#### [Your goal]
If a line in the data has the string "repairs", please show it.

#### [Records provided]
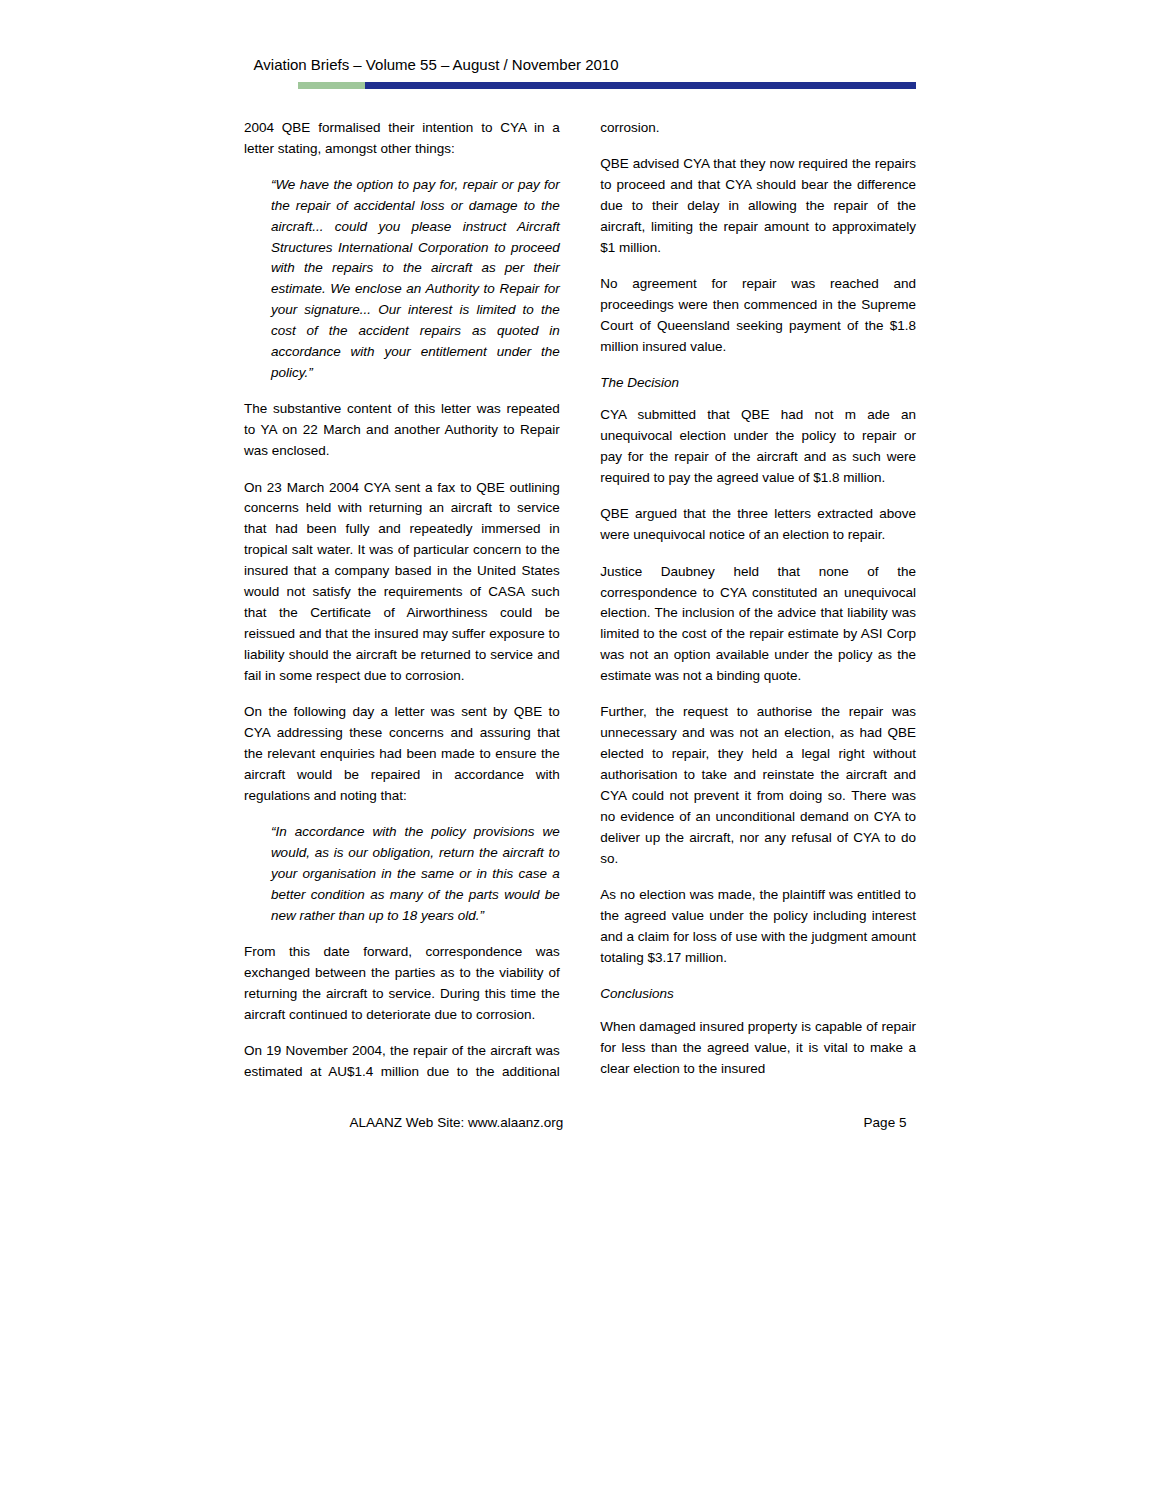Aviation Briefs – Volume 55 – August / November 2010
2004 QBE formalised their intention to CYA in a letter stating, amongst other things:
“We have the option to pay for, repair or pay for the repair of accidental loss or damage to the aircraft... could you please instruct Aircraft Structures International Corporation to proceed with the repairs to the aircraft as per their estimate. We enclose an Authority to Repair for your signature... Our interest is limited to the cost of the accident repairs as quoted in accordance with your entitlement under the policy.”
The substantive content of this letter was repeated to YA on 22 March and another Authority to Repair was enclosed.
On 23 March 2004 CYA sent a fax to QBE outlining concerns held with returning an aircraft to service that had been fully and repeatedly immersed in tropical salt water. It was of particular concern to the insured that a company based in the United States would not satisfy the requirements of CASA such that the Certificate of Airworthiness could be reissued and that the insured may suffer exposure to liability should the aircraft be returned to service and fail in some respect due to corrosion.
On the following day a letter was sent by QBE to CYA addressing these concerns and assuring that the relevant enquiries had been made to ensure the aircraft would be repaired in accordance with regulations and noting that:
“In accordance with the policy provisions we would, as is our obligation, return the aircraft to your organisation in the same or in this case a better condition as many of the parts would be new rather than up to 18 years old.”
From this date forward, correspondence was exchanged between the parties as to the viability of returning the aircraft to service. During this time the aircraft continued to deteriorate due to corrosion.
On 19 November 2004, the repair of the aircraft was estimated at AU$1.4 million due to the additional corrosion.
QBE advised CYA that they now required the repairs to proceed and that CYA should bear the difference due to their delay in allowing the repair of the aircraft, limiting the repair amount to approximately $1 million.
No agreement for repair was reached and proceedings were then commenced in the Supreme Court of Queensland seeking payment of the $1.8 million insured value.
The Decision
CYA submitted that QBE had not m ade an unequivocal election under the policy to repair or pay for the repair of the aircraft and as such were required to pay the agreed value of $1.8 million.
QBE argued that the three letters extracted above were unequivocal notice of an election to repair.
Justice Daubney held that none of the correspondence to CYA constituted an unequivocal election. The inclusion of the advice that liability was limited to the cost of the repair estimate by ASI Corp was not an option available under the policy as the estimate was not a binding quote.
Further, the request to authorise the repair was unnecessary and was not an election, as had QBE elected to repair, they held a legal right without authorisation to take and reinstate the aircraft and CYA could not prevent it from doing so. There was no evidence of an unconditional demand on CYA to deliver up the aircraft, nor any refusal of CYA to do so.
As no election was made, the plaintiff was entitled to the agreed value under the policy including interest and a claim for loss of use with the judgment amount totaling $3.17 million.
Conclusions
When damaged insured property is capable of repair for less than the agreed value, it is vital to make a clear election to the insured
ALAANZ Web Site: www.alaanz.org
Page 5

#### [Written solution]
“We have the option to pay for, repair or pay for the repair of accidental loss or damage to the aircraft... could you please instruct Aircraft Structures International Corporation to proceed with the repairs to the aircraft as per their estimate. We enclose an Authority to Repair for your signature... Our interest is limited to the cost of the accident repairs as quoted in accordance with your entitlement under the policy.”
QBE advised CYA that they now required the repairs to proceed and that CYA should bear the difference due to their delay in allowing the repair of the aircraft, limiting the repair amount to approximately $1 million.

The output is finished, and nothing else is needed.